For students excited about their work, project ideas link to extensive, student-friendly career profiles for related science and engineering areas. We also believe it is important for students to interact directly with scientists. Each year, science and engineering professionals volunteer their time to answer questions from students on our Ask an Expert online bulletin board. To insure a safe learning environment, all adult volunteers must pass annual background checks, and all communications with students occur in a public, moderated forum. Although most students obtain the information they need with just one or two posts, on occasion a true mentoring relationship ensues. One example is the nearly 2-year-long tutelage of high school student Christina Wang by Science Buddies Experts, especially Donna Hardy, a dedicated volunteer from Bio-Rad Laboratories. In a correspondence that comprised more than 100 posts, Miss Wang got inspiration, ideas, and practical guidance that led her from knowing virtually nothing about biotechnology to developing a screen for detecting biofilm-inhibiting metabolites in four bacteria species. Her project won a second-place Grand Award at the 2010 Intel International Science and Engineering Fair.

Topic Selection Wizard effects.

An “intelligent” recommender, the Topic Selection Wizard, helps students discover their true interests. (Top) Those who do not use the Wizard tend to focus on projects in fields they have heard of, so fields like “food science” are overrepresented. Wizard users are 95% more likely to find a project they like and tend to be less influenced by how well known the field is. (Bottom) Students naturally gravitate to projects with a difficulty appropriate to their grade level.

By providing tools that empower students and offering guides and best practices for teachers, Science Buddies makes it easy for teachers to incorporate student-led science investigations in their curriculum. Deb Bogard, a veteran middle school science teacher, says that she has “been using Science Buddies materials for 6 years, and the quality of my students' projects and learning has increased exponentially. Parents confided in me that at first, they and their children felt intimidated by the amount of work that a science project required. However, as the students began working, they found that the way the project was broken down into manageable pieces, and the instruction that was provided by the Science Buddies project guide, enabled them to take charge of their own learning. They now viewed the science project as one of the most valuable learning experiences of their school career.”
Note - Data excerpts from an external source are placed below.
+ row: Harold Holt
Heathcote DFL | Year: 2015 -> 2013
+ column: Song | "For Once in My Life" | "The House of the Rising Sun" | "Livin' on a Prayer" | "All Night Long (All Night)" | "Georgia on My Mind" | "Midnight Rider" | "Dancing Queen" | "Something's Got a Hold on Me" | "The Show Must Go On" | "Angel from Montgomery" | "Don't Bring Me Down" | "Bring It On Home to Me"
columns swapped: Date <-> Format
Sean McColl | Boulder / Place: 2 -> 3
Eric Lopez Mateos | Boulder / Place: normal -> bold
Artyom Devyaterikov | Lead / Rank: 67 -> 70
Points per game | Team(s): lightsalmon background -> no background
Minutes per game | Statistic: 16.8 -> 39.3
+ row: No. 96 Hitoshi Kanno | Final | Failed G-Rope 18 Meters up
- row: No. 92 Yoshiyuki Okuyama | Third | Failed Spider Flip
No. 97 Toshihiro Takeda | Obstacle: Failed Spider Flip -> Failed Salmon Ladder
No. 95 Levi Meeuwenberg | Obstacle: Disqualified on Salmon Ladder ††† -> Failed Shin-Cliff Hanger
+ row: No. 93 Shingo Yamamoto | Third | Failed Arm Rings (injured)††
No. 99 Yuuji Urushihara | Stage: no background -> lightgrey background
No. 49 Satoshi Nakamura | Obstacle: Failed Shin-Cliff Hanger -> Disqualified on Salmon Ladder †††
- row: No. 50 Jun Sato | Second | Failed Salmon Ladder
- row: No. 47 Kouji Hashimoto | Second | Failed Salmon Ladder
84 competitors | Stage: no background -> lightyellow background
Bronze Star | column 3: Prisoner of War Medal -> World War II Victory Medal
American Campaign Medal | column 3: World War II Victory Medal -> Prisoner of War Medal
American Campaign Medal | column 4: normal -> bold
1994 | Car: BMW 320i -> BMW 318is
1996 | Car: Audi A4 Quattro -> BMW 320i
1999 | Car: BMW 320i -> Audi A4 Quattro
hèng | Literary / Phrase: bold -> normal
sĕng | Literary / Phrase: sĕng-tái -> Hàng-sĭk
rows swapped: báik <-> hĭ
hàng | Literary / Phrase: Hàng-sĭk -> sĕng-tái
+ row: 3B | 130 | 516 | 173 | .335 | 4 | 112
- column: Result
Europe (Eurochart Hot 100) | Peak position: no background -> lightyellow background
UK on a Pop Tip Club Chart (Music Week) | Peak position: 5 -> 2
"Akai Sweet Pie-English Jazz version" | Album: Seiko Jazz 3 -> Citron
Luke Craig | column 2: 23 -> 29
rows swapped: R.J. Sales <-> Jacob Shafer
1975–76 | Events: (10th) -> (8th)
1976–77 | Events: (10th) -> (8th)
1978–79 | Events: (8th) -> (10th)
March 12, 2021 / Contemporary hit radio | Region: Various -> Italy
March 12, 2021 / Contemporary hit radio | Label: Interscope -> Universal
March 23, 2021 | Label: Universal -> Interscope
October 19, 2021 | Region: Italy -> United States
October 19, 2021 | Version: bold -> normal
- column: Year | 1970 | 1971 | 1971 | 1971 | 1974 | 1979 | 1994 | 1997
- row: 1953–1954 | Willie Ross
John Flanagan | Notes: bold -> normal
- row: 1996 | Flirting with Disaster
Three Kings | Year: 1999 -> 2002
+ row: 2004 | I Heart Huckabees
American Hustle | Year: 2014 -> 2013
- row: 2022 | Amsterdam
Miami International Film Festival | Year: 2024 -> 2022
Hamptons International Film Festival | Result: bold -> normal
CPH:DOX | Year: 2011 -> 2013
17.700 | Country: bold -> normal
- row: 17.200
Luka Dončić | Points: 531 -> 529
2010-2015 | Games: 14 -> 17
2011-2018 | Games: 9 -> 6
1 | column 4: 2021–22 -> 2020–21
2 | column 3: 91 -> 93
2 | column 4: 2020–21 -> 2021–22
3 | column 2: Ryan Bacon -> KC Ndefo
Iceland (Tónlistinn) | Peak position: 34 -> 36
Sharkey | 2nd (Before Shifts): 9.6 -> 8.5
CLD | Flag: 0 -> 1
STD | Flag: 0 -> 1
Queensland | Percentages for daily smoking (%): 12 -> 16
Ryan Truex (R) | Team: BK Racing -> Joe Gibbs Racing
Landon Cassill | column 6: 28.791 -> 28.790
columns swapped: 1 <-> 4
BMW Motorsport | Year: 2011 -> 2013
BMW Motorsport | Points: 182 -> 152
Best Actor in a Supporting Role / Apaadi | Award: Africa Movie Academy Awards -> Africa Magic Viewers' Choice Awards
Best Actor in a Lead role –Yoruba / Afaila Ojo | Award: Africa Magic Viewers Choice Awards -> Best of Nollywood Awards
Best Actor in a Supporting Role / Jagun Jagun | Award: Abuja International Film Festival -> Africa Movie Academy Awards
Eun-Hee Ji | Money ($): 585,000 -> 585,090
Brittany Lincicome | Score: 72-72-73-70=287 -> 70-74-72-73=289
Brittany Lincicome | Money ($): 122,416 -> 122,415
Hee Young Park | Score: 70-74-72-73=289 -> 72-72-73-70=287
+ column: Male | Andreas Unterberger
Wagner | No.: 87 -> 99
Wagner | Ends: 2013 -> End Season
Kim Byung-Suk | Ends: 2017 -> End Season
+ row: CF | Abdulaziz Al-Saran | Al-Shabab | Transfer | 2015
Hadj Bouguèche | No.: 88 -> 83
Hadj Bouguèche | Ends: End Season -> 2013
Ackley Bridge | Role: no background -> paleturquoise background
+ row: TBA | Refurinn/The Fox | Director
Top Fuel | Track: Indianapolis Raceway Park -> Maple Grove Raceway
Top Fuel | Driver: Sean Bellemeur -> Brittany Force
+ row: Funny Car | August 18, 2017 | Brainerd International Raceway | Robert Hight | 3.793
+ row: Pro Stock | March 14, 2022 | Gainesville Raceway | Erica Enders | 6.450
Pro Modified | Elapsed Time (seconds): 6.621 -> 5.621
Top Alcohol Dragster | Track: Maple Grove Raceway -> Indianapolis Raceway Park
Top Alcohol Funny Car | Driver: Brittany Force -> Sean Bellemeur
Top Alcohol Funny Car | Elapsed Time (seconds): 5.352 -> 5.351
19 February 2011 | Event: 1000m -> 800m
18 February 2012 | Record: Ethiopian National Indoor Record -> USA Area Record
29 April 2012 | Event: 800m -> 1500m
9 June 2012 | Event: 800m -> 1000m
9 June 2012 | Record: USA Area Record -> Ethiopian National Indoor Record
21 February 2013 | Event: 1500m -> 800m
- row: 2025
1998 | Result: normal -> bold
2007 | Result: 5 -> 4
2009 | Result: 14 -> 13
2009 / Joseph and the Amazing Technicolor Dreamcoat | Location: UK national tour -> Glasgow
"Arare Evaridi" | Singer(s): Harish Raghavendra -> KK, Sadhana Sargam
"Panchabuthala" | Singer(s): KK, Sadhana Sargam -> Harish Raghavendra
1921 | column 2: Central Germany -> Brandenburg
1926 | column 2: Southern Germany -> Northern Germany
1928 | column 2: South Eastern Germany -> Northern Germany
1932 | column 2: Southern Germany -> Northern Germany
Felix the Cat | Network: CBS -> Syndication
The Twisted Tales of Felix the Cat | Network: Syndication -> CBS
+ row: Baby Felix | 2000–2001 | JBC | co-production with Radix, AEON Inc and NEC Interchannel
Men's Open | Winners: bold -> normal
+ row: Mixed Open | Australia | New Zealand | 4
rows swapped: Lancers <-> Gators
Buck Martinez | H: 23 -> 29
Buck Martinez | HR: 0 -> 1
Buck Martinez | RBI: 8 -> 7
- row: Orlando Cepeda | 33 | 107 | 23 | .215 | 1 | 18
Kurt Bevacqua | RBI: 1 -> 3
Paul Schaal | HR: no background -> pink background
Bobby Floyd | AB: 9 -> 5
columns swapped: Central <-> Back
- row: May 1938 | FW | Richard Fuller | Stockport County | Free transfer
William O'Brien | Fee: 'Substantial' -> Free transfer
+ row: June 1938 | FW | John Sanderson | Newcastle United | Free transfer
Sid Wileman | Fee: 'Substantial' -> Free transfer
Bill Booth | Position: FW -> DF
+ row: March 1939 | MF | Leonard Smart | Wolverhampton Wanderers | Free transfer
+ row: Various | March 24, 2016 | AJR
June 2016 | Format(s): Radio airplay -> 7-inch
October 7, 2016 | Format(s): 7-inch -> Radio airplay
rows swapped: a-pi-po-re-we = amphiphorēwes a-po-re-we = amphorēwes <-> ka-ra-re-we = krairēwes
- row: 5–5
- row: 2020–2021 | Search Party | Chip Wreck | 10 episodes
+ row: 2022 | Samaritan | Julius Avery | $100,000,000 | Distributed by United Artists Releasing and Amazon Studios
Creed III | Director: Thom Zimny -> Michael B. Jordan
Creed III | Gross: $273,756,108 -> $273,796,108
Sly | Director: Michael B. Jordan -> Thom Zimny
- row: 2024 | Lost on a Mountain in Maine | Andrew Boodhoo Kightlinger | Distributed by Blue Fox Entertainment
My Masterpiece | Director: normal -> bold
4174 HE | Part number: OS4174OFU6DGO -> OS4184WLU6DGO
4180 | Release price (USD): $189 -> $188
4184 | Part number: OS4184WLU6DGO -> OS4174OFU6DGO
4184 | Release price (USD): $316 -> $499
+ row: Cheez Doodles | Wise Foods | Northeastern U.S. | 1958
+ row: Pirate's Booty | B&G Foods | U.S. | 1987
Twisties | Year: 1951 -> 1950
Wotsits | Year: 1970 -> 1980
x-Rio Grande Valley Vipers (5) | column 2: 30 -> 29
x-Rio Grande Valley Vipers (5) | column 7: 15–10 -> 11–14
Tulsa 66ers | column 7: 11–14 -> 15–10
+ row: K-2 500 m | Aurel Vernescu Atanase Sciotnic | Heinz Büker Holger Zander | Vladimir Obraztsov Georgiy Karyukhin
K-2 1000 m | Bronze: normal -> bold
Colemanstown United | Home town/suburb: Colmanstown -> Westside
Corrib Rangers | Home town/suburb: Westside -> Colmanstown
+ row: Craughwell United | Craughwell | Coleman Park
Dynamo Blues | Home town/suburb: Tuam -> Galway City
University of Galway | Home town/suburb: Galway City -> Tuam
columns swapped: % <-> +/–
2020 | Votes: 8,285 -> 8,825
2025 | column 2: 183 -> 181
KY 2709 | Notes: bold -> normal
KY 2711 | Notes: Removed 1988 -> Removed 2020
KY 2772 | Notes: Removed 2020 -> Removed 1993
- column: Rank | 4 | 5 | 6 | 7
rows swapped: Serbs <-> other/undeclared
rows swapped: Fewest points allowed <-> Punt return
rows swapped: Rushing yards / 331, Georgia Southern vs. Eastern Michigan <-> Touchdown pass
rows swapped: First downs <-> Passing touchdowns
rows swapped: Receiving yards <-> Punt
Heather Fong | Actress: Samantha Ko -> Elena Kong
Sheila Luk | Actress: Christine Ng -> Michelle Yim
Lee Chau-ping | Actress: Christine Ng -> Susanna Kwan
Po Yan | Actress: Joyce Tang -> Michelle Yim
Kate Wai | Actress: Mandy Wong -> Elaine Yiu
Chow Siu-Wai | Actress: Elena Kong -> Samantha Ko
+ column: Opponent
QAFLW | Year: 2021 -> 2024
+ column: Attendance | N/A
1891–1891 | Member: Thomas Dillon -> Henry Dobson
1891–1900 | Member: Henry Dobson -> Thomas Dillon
The Web site is popular and widely recommended because it is free, serious, constantly maintained, and effectively marketed. We are working hard to keep it that way by developing a diverse base of funding from corporations, private foundations, and individuals.

By targeting a known need for science resources among K–12 students doing science projects and by addressing the specific problems of those customers with personalized learning tools, rich content, connections to practicing scientists, and forums for discussion, Science Buddies has built a thriving community of learning. We believe that there are many other occasions, often outside a formal educational setting, where an untrained citizen has a strong need to learn science and engineering concepts. We intend to apply a similar approach to these situations to inspire students to study science and increase the science literacy of society.

About the authors

PHOTO CREDIT: KENNETH L. HESS

Courtney Corda is vice president of Science Buddies. Ken Hess is founder and president of Science Buddies and chairman of the California State Summer School for Mathematics and Science (COSMOS) Advisory Board. Tina Lanese is vice president of Science Buddies.

References and Notes

  1. Slightly more than half (55%) of the 2010 student visitors are female. Student visitors represented ethnicities of Caucasian (32%); Hispanic (12%); African-American (11%); and Alaska Native, Asian, Asian Indian, Native American, or Pacific Islander (less than 5% each), with 27% declining to state their ethnicity.